BACKSTORY Emerson Swift Mahon: Canada’s first black Jew

Eiran Harris, Special to The CJN

In 1912, a young black man left Grenada in a quest for learning. His voyage led him to Canada and conversion to Judaism.

“May you be written in the book of life in the New Year,” says the greeting in Yiddish on the back of a photograph of a black man in a broad-brimmed hat (see picture on cover).

That man, Emerson Swift Mahon, Canada’s first black Jew, sent the picture with a brief letter to Rabbi Herman Abramowitz of the Shaar Hashomayim Synagogue in Montreal.

The letter, dated Nov. 16, 1921, is one of many treasures discovered in the Allan Raymond Collection housed at the Jewish Public Library Archives of Montreal.  Raymond, a historical lecturer, retired from the insurance business to devote his time to the study and collection of Canadian and Canadian-Judaic history.
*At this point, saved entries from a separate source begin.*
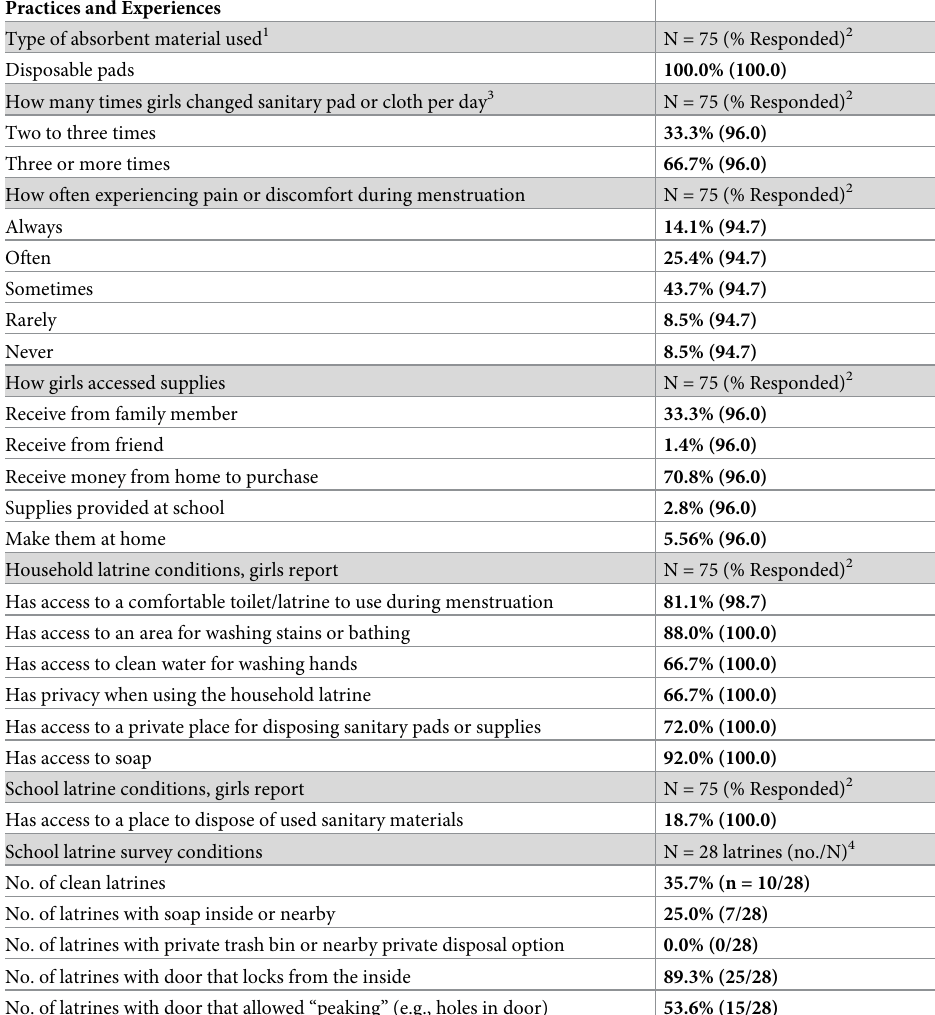
Table 5. Managerial practices and experiences during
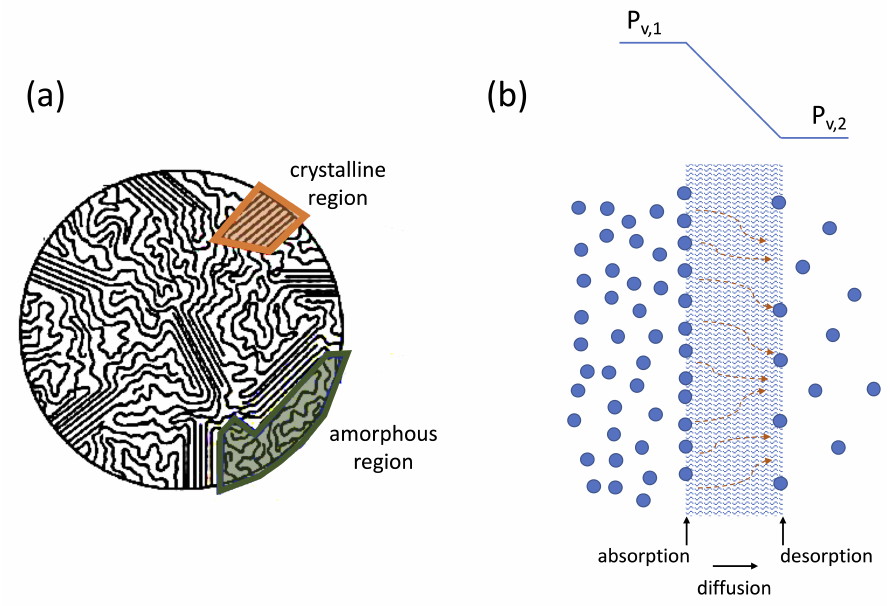
Figure 9. Sketch of a polymer morphology consisting of crystalline and amorphous regions ( a ) and schematic of the gas permeation process through a polymer separating two regions where a gas species has different partial pressures, P v ,1 > P v ,2 ( b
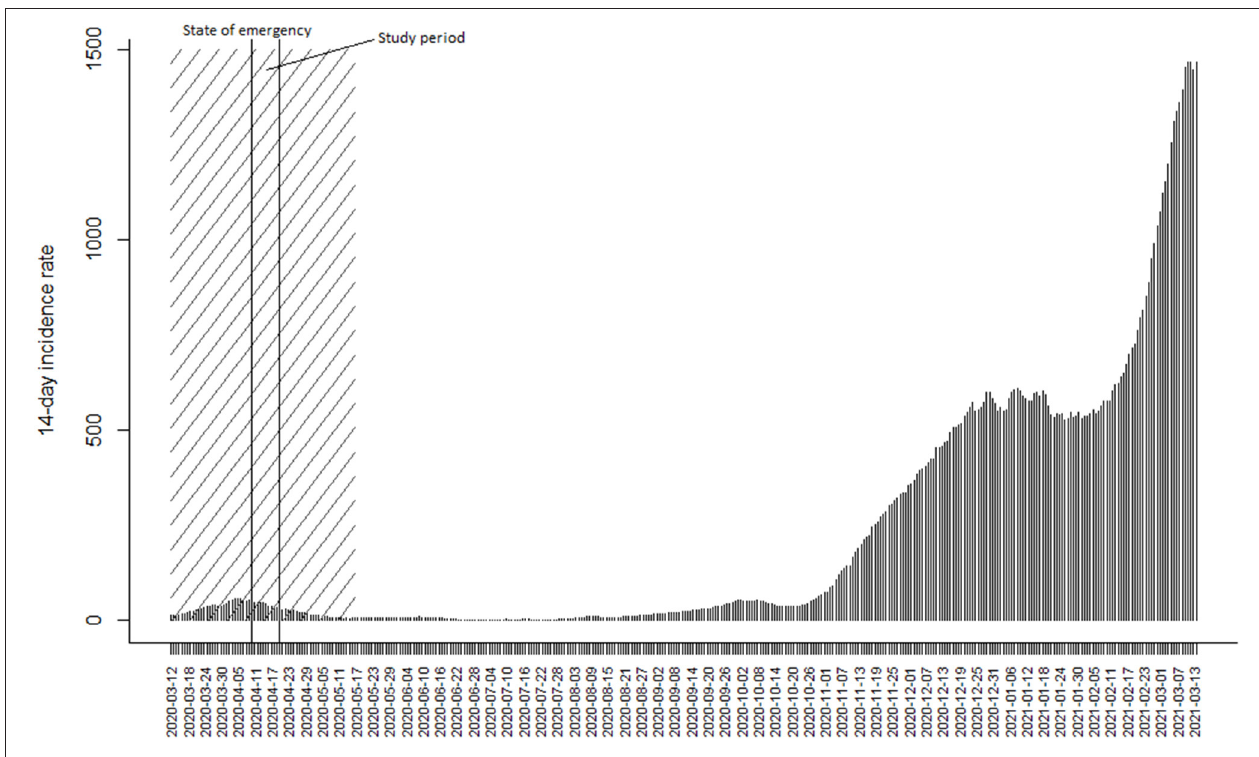
FIGURE 1 | The 14-day incidence rate for COVID-19 cases per 100,000 over a 1-year period in Estonia.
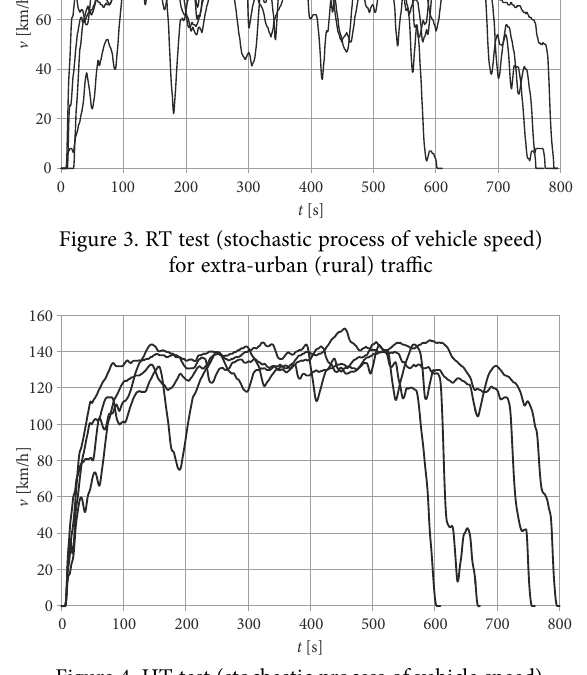
Figure 4. HT test (stochastic process of vehicle speed) for motorways and fast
Written in English and Hebrew, the letter is a fascinating glimpse of this remarkable man.

“It is to be regretted that I have neglected my study of Hebrew,” Mahon wrote from Winnipeg to the rabbi. “What with the busy whirl of life...I had almost forgotten the saying of the sage.”

That saying is written in Hebrew. “Whoso forgets one word of his study, him the scripture regards as if he had forfeited his life.”

To be black and Jewish in Canada nearly 100 years ago was both unique and challenging.  To be also literate in Hebrew and Yiddish was an indication of an unusual and determined personality.